Investors should strive to obtain an accurate value for assets they are considering purchasing and pay a price below that value irrespective of the asset class being assessed, the head of an investment management company said at the 2006 CPA Australia NSW congress.

Clime Asset Management managing director Roger Montgomery feels that unless this process is performed and performed well, investors will take on a different role in the market to the one they are intending to.

“If you don’t value assets before buying them, you aren’t an investor at all, but you are a speculator,” he warned.

“If you don’t know what an asset is worth before you buy it then the reality is É you are speculating that perhaps somebody else will come along and simply pay more than you did for the shares you just bought,” Montgomery added.

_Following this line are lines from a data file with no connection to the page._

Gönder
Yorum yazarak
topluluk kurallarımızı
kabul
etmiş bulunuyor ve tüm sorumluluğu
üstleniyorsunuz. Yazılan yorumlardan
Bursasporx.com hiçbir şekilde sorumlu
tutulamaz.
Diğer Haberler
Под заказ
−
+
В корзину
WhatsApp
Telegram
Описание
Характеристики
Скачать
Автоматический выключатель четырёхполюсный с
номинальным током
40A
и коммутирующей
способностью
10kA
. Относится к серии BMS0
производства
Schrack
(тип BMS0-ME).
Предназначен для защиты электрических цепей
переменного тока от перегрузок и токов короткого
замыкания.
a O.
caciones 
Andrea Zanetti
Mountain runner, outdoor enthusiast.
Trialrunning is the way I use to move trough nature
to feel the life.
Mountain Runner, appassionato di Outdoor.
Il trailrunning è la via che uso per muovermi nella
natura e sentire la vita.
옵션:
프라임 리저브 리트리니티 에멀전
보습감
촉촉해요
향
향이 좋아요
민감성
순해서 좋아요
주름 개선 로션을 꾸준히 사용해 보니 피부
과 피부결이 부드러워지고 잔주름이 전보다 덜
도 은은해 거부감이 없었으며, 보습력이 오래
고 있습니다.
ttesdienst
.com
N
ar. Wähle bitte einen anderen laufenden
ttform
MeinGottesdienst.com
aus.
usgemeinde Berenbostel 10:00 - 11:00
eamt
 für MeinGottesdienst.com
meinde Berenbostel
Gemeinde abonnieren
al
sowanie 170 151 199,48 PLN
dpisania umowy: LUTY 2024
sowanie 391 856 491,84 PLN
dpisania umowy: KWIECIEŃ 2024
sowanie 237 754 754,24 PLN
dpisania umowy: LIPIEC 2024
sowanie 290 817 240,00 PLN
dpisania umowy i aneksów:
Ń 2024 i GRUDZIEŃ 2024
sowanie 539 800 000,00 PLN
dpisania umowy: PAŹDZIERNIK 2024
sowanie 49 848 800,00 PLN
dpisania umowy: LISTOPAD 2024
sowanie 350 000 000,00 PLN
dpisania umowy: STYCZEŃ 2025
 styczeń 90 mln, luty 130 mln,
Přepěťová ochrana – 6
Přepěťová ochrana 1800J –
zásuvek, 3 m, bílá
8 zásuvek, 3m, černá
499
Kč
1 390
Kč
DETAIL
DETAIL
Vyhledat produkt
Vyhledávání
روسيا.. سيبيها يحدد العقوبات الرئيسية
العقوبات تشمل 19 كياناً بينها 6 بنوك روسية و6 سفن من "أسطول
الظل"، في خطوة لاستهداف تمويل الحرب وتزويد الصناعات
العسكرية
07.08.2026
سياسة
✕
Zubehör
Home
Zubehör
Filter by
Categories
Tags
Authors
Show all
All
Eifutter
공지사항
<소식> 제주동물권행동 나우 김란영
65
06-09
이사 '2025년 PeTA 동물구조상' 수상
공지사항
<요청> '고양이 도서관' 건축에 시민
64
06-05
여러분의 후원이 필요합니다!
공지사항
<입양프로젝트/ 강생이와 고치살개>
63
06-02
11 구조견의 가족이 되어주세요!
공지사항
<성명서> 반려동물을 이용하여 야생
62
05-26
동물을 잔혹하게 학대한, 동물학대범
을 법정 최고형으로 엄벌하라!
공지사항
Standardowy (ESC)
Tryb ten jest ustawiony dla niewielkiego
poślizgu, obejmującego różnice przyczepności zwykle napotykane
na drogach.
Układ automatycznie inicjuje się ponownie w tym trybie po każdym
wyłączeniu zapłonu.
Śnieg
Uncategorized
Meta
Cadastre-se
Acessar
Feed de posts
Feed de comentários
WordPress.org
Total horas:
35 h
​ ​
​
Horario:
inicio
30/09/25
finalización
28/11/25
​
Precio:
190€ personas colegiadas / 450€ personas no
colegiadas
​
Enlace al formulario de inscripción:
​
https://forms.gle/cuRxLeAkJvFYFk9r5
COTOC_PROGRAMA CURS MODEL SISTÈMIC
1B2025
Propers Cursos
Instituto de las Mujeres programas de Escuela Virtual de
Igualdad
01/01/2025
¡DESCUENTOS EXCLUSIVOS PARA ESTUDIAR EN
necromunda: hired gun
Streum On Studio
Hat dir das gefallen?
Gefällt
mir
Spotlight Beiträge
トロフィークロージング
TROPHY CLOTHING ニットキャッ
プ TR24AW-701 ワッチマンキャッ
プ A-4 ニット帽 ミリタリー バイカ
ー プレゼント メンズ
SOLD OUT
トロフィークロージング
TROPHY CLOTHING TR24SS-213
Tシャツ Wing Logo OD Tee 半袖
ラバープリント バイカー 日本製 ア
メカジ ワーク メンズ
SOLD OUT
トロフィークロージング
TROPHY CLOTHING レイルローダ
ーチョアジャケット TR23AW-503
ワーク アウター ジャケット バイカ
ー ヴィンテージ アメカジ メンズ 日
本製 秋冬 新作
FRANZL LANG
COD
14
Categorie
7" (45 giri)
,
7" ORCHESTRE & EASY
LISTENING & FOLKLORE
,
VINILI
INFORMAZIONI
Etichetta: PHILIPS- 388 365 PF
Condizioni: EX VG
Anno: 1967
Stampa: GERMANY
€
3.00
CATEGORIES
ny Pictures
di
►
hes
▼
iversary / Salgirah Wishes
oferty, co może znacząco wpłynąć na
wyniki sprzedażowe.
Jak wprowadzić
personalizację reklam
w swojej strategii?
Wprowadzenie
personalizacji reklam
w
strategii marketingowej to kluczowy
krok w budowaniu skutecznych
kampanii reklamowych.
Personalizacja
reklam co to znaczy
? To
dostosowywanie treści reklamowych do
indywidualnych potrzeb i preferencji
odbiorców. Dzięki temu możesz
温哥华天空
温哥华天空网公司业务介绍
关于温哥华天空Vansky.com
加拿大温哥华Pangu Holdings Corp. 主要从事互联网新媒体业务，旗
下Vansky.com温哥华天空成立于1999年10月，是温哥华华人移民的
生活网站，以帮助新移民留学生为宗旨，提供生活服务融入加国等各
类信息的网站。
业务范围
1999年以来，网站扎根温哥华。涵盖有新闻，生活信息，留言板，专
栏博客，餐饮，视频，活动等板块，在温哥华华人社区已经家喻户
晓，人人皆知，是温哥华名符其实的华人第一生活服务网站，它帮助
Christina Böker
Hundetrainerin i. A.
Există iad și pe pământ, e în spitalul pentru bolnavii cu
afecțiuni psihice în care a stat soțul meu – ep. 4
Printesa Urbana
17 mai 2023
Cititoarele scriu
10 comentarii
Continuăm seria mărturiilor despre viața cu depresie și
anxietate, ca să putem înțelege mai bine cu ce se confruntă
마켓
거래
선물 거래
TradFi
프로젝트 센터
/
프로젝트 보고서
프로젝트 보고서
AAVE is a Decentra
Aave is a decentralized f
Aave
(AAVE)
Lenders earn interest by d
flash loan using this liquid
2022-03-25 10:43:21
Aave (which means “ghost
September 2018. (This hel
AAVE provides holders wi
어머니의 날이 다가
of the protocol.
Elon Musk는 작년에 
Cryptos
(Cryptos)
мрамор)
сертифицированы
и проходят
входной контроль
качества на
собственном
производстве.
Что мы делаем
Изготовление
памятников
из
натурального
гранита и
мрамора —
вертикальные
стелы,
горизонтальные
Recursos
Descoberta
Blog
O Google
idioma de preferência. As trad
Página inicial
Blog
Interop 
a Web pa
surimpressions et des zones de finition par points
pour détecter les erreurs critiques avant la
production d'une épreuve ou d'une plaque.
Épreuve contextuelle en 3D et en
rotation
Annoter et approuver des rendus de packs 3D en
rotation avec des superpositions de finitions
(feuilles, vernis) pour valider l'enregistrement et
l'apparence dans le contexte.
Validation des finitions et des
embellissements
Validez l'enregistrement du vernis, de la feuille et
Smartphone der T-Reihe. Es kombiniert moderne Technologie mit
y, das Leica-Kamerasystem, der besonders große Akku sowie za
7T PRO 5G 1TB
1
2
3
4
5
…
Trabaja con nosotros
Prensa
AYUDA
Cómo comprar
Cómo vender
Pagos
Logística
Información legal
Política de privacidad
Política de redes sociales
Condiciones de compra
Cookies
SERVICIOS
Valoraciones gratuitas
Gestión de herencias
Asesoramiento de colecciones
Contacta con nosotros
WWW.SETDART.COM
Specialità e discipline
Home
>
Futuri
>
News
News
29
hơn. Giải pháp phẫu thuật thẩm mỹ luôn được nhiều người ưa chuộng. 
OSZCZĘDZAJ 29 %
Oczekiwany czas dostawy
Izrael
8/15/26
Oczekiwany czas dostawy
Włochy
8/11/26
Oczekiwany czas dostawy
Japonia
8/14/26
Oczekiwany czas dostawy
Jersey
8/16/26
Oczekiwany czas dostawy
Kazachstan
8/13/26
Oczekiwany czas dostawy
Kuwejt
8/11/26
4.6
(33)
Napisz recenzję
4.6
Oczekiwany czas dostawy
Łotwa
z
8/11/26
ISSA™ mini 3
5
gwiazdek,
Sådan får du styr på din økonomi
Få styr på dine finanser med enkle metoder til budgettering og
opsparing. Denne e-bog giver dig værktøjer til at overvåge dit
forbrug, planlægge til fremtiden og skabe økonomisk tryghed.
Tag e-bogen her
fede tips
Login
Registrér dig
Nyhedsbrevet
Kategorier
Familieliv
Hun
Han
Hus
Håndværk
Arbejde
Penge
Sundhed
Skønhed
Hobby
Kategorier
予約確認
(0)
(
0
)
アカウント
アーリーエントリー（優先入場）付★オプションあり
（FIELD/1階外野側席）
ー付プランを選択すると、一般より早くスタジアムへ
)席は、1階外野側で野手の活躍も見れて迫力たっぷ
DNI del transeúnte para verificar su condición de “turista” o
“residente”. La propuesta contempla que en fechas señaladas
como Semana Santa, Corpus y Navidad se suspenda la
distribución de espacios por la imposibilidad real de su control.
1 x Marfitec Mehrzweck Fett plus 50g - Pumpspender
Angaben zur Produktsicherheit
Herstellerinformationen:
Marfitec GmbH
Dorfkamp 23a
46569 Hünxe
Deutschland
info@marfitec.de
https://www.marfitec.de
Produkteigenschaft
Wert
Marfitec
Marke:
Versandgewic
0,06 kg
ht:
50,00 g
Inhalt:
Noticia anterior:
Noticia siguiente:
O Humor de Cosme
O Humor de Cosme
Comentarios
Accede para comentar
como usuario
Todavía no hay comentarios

Unfortunately, he said many investors do not understand the concept of a true valuation of a company’s stocks, often using the incorrect rule of thumb that the value of any particular asset is what someone else will pay for it.

Montgomery believes that if investors know how to value business and understand business economics and how a business generates its performance, broad diversification strategies will become less relevant for them.

“If you put a bit of money into stocks and a bit of money into property and a bit of money into bonds and a bit of money into overseas shares and a bit of money into cash, you are guaranteed to generate a bit of a return,” he said.

“The reality is that most people don’t know how to value a business or an asset and therefore diversification does make sense,” he concluded.